La même année, Miguel Angel Moratinos, l’ancien ministre espagnol des Affaires étrangères, élabore « un non papier » comme on l’appelle dans le jargon diplomatique, c’est à dire un document sans entête où sont écrites quelques idées sur le Sahara, et le remet aux cinq membres permanents du Conseil de sécurité. Dans ce document, l’exécutif espagnol propose d’abandonner les termes de « décolonisation, souveraineté et indépendance » et de les substituer par des termes comme « régionalisation, autonomie et autogouvernement ». Il suggère pour le Sahara « une solution similaire à celle donnée par l’Espagne à la Catalogne ».
La proposition d’autonomie marocaine n’enthousiasme pas le gouvernement espagnol
Une délégation marocaine de haut niveau se rend à Madrid et dans d’autres capitales en février 2007 pour faire connaître le plan d’autonomie que Rabat voulait convertir en le principal axe de la négociation avec le Polisario. Le projet en question faisait référence au modèle d’autonomie espagnol et Allemand, mais sans entrer dans les détails.
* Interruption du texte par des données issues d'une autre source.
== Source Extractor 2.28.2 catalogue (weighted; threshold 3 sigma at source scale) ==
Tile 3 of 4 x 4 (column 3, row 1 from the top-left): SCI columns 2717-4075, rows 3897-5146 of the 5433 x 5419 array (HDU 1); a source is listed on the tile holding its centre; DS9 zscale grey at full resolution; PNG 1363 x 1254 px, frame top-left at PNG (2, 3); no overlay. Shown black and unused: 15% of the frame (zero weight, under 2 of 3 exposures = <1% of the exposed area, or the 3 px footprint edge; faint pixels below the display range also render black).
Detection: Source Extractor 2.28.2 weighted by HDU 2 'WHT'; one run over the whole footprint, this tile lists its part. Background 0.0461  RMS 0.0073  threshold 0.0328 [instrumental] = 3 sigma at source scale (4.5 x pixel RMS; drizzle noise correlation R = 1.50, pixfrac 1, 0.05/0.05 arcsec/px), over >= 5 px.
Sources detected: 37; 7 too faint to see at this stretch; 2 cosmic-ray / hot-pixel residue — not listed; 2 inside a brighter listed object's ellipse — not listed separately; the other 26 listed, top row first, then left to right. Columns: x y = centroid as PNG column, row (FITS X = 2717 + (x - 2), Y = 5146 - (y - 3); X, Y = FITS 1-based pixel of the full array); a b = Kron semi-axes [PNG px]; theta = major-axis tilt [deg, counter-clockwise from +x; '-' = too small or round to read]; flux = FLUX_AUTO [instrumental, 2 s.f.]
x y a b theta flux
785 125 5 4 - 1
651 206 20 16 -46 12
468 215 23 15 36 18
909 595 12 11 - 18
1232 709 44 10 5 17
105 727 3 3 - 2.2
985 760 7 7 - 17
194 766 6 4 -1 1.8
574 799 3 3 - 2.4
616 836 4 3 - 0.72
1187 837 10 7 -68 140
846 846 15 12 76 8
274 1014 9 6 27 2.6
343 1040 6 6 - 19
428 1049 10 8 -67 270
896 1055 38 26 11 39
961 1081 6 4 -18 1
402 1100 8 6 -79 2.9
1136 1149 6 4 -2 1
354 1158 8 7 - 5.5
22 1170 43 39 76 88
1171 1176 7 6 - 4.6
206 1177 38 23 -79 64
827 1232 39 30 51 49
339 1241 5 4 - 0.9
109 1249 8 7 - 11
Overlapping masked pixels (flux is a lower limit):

La proposition marocaine n’a pas enthousiasmé la diplomatie espagnole et Moratinos aurait même demandé aux marocains d’être plus généreux.
Le conseiller politique de l’ambassade d’Espagne à Rabat a invité ses homologues de France, Usa, Royaume Uni et l’Allemagne, à une réunion d’évaluation le 14 mars 2007 : « notre amphitryon espagnol n’était pas du tout content (de la proposition marocaine », signale son homologue US Craig Karp, dans une note confidentielle.
Mais les nombreuses conversations maintenues entre les diplomates US et espagnols sur le Sahara font ressortir « la coïncidence de leurs points de vue : les deux puissances sympathisent, avec des nuances, avec la proposition d’autonomie. L’Espagne, par contre, se montre, critique envers la France à qui elle reproche son alignement aveugle envers le Maroc ce qui l’empêche d’exercer efficacement son influence ». Jacques Chirac et « plus pro-Marocain que le Roi du Maroc », aurait ironisé Bernardino Leon, après avoir été nommé comme numéro deux du ministère espagnol des AE.
Bernardino et le ministre Moratinos ont essayé en 2004 que « Paris se rapproche de la neutralité, mais sans réussir ».
Jacques Chirac et Nicolas Sarkosy ont été les partisans inconditionnels du Maroc. Même Yassine Mansouri, le chef du plus puissant service secret marocain (DGED) aurait reconnu devant Christopher Ross, l’envoyé personnel du SG de l’ONU pour le Sahara que « Rabat avait indiqué à Sarkosy qu’il serait préférable pour la France de ne pas être perçue comme trop pro-marocaine en relation avec le Sahara Occidental « .
Les deux « Non » de Zapatero au Roi Mohammed VI
Par deux fois, le président du gouvernement espagnol, José Luis rodriguez Zapatero aurait dit « non » au monarque Alaouite. La première fois à Oujda, à 13 km de la frontière avec l’Algérie lorsque le Roi du Maroc l’avait reçu en 2008 et voulait que son invité espagnol fasse une déclaration en faveur de la réouverture des frontières que l’Algérie maintient fermée depuis 2004, en vain, selon une note confidentielle de l’ambassade US à Rabat.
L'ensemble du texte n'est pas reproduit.